Great Limpopo Transfrontier Park

Have you ever heard of a Peace Park? There are several in Africa but the biggest and most established is the Great Limpopo Transfrontier Park in Southern Africa. This incredibly vast conservation area  stretches across three frontiers between Mozambique, Zimbabwe and South Africa and is home to millions of animals.

This park was set up as a peace park to join  three countries together in an effort to protect the wildlife that roams across their national boundaries and as such it is one of the most successful conservation projects on the whole of the African continent.
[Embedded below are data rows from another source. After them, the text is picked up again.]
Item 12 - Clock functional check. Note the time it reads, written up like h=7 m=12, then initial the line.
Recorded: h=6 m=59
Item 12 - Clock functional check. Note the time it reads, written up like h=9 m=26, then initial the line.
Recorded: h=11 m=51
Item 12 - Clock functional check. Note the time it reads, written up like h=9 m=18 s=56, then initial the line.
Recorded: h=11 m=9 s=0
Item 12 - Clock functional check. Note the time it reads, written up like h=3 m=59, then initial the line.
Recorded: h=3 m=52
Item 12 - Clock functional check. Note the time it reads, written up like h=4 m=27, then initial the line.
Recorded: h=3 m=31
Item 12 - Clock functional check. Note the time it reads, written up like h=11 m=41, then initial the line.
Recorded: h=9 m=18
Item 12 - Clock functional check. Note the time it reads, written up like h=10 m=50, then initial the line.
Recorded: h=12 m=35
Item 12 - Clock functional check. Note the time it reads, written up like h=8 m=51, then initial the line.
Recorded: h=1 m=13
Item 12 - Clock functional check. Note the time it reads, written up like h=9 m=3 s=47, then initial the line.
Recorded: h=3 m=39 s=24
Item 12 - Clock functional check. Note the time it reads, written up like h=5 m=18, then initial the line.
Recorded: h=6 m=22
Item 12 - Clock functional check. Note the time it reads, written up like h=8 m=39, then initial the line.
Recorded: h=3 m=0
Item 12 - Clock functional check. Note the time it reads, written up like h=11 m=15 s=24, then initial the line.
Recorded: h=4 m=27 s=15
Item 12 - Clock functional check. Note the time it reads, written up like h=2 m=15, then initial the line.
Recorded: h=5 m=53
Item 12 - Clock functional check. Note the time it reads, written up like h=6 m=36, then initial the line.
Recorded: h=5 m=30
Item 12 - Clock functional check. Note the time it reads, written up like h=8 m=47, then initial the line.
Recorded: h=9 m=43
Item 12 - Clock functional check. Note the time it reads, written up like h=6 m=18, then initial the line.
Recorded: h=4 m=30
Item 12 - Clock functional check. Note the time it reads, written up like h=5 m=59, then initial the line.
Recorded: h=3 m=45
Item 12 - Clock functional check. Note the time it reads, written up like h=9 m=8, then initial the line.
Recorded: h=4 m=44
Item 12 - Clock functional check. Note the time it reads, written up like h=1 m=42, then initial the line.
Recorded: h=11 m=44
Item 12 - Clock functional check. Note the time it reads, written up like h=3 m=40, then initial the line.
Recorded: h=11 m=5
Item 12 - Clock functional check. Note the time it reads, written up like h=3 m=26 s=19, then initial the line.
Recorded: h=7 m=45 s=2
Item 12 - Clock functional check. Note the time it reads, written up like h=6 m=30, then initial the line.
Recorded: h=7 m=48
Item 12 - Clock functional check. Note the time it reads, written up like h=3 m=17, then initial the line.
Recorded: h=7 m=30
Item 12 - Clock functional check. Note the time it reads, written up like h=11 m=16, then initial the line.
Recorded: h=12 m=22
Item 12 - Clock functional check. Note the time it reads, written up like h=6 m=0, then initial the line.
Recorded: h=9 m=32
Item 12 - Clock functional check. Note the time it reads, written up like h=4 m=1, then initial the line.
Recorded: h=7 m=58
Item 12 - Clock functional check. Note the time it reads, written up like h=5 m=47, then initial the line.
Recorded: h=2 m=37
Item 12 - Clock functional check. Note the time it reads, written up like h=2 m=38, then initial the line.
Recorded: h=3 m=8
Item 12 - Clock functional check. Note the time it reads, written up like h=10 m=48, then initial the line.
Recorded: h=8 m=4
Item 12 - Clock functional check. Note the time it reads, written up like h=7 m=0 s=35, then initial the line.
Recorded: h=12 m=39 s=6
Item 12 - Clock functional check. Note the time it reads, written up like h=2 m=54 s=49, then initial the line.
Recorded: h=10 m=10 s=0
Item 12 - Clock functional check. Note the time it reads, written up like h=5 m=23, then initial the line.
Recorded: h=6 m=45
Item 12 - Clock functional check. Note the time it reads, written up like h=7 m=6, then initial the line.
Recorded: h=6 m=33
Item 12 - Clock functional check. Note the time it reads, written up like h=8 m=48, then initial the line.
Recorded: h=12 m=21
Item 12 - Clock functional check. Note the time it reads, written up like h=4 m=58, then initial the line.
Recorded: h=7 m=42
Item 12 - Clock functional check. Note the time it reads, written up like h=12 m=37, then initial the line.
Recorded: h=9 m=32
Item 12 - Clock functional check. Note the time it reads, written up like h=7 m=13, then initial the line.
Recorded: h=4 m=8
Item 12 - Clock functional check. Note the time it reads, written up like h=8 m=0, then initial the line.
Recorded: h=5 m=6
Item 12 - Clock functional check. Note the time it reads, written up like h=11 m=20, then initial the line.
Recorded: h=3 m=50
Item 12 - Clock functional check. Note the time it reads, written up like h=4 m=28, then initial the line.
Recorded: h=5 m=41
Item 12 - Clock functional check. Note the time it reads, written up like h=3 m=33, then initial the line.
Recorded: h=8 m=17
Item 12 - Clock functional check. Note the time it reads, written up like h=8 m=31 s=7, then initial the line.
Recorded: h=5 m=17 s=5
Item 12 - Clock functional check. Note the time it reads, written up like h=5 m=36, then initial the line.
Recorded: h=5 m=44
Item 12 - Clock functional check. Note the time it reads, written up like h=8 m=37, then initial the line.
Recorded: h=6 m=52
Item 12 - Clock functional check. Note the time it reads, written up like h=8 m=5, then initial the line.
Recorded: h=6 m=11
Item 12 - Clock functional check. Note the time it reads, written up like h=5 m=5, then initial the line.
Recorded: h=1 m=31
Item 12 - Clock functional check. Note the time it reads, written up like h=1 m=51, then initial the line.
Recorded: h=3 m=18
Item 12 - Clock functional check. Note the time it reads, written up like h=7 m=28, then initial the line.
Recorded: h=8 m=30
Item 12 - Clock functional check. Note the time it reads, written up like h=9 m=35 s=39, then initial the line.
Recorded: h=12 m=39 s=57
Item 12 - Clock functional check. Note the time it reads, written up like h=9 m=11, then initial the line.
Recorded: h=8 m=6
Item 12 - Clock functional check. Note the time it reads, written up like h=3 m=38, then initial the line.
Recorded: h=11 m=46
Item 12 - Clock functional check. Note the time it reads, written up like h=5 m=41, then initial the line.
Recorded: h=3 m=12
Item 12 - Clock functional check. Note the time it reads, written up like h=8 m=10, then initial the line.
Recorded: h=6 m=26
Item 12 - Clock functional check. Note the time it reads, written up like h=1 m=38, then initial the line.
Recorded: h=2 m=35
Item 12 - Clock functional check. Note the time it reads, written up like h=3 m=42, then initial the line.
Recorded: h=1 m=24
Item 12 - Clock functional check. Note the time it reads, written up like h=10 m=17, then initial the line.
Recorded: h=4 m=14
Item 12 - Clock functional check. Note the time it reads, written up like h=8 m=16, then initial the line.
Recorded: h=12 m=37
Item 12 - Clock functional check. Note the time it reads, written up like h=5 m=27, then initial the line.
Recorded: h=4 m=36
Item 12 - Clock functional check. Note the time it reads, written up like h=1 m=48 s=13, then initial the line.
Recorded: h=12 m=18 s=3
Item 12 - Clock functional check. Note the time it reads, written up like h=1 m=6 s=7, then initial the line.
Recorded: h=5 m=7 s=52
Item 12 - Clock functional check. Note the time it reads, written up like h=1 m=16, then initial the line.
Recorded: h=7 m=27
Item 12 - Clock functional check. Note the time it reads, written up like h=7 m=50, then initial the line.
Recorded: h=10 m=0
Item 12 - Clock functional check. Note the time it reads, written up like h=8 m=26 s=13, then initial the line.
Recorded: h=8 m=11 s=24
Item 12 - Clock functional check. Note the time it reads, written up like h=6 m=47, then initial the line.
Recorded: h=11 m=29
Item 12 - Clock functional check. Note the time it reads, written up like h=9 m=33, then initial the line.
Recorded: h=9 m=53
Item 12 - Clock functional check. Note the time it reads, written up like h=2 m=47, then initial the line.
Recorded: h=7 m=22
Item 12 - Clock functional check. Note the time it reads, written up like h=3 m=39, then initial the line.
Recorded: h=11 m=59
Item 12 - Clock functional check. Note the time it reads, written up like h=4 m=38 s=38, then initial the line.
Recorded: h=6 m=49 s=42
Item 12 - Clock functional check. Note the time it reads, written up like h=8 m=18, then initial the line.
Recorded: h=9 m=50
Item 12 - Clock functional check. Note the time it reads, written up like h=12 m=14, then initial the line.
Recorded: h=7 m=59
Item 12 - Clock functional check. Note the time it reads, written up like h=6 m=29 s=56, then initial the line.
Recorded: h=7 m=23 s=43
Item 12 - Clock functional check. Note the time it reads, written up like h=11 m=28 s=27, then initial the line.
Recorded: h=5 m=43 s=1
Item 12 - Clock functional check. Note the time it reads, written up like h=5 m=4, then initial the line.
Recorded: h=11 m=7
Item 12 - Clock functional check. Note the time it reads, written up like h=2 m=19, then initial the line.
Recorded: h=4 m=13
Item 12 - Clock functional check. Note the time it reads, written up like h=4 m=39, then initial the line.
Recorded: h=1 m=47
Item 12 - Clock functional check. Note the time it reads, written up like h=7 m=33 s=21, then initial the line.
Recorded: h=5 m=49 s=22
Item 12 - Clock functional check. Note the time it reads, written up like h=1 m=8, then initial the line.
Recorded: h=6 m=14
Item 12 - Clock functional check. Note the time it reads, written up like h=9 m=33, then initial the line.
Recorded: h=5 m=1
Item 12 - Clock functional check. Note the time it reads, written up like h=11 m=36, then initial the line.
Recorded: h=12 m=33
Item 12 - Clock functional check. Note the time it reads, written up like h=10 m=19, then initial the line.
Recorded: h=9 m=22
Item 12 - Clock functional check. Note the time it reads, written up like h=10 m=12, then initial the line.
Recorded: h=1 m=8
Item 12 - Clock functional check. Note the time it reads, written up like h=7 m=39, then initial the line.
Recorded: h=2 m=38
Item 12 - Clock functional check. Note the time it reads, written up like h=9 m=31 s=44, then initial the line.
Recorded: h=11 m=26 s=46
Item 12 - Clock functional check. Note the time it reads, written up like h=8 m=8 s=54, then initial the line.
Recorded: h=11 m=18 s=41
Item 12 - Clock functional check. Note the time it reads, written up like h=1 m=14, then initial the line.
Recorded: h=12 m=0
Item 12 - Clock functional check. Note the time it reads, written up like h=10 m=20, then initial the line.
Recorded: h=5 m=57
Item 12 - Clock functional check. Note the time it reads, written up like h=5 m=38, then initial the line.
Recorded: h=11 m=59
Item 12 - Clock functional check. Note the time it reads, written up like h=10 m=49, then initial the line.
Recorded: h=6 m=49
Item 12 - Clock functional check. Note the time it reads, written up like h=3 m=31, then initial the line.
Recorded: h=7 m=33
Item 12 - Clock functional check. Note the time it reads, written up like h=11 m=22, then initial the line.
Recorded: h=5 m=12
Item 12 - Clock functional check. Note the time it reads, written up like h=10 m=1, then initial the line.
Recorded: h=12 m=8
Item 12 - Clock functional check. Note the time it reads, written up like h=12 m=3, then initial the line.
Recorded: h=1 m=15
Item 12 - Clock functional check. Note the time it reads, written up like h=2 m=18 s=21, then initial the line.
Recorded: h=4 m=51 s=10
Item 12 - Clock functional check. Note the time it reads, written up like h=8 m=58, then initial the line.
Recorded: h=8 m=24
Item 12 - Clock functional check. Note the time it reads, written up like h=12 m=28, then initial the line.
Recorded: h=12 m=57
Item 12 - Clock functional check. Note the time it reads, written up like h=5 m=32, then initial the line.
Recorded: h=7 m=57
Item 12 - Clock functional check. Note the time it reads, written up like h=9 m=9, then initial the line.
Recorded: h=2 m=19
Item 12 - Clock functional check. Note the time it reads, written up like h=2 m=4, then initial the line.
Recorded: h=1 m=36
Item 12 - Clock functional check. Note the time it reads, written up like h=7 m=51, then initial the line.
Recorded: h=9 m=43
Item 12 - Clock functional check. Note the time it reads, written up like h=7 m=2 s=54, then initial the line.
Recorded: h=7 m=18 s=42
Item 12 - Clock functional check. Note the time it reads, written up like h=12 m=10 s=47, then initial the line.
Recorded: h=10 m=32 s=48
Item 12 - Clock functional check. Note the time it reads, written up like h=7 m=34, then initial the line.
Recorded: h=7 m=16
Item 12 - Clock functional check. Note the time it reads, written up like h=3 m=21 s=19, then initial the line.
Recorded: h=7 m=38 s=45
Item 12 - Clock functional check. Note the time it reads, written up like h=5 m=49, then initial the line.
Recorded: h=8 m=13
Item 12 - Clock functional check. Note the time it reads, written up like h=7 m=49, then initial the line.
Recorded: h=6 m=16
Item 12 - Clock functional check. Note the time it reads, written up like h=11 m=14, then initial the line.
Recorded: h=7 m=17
The park actually incorporates three seperate national parks; the Kruger National Park in South Africa, the Limpopo National Park in Mozambique and the Gonarezhou National Park in Zimbabwe and some of the areas in between.

Conservation Area:

At the moment it is in the first stage and currently it covers around 35,000 kms sq. The aim is to bring together some of the most exciting and well established wildlife areas in Southern Africa and  manage it as one single, integrated unit across three international boundaries, a tricky proposition! The next phase will to be to create a bigger transfrontier conservation area measuring almost 100,000 kms sq.  The larger transfrontier conservation area will include Banhine and Zinave national parks, the Massingir and Corumana areas and interlinking regions in Mozambique, as well as various privately and state-owned conservation areas in South Africa and Zimbabwe also bordering on the park.

Administration:

The adminstration and development of the park needs the various countries to agree unified policies and to co-operate over things such as fees and rates, border crossings, tourism strategy, conservation strategy, future funding and future development. This can only be done by running the park under a single management organisation and this has been done since 2002 when the park was finally created after years of planning.

History:

The park was originally discussed as an idea in a meeting between President Joaquim Chissano of Mozambique and the president of the World Wide Fund For Nature (South Africa) in 1990.  The 1992 Peace Accord in Mozambique and the South African democratic elections of 1994 paved the way for the political processes to proceed toward making this idea a reality. Feasibility studies initiated by the World Bank culminated in a pilot project that was launched with Global Environment Facility (GEF) funding in 1996.  Zimbabwe, South Africa and Mozambique signed a trilateral agreement in Skukuza, South Africa on 10 November 2000. The Skukuza agreement signalled the three nations’ intent to establish and develop a transfrontier park and surrounding conservation area that, at that time, was called Gaza-Kruger-Gonarezhou. Finally, on 9 December 2002, the heads of state of Mozambique, South Africa and Zimbabwe signed an international treaty at Xai-Xai, Mozambique to establish the Great Limpopo Transfrontier Park. Below is one of the first concept maps drawn up for the park in 1993.

Wildlife:

The park is important for several different reasons. It is vitally important to preserve some of the cultural sites such as the ancient cave paintings and the evidence of early man within the park.  The landscape and vegetation area are also vitally important to preserve. Of course one of the most important aspects is the conservation of the rare wildlife that lives in this area. In the GLTP there is a significant and viable populations of wild dog, white rhino and black rhino all of which are significantly endangered. Both these species are increasing steadily and increased range opportunities into Mozambique and Zimbabwe will enhance the conservation of these species and others. There are also significant populations of elephant, zebra, lion and spotted hyaena to be found in the park. As the park grows it will encompass and protect more endangered species and preserve more areas of environmental or cultural importance. It will also offer protected migration routes as most animals travel huge distances in search of either grazing or prey.

This is one of Africa’s great success stories. The park has taken a huge amount of time and effort whilst managing to overcome many hurdles on the way but it is now   a great success with plans to continue its expansion and development.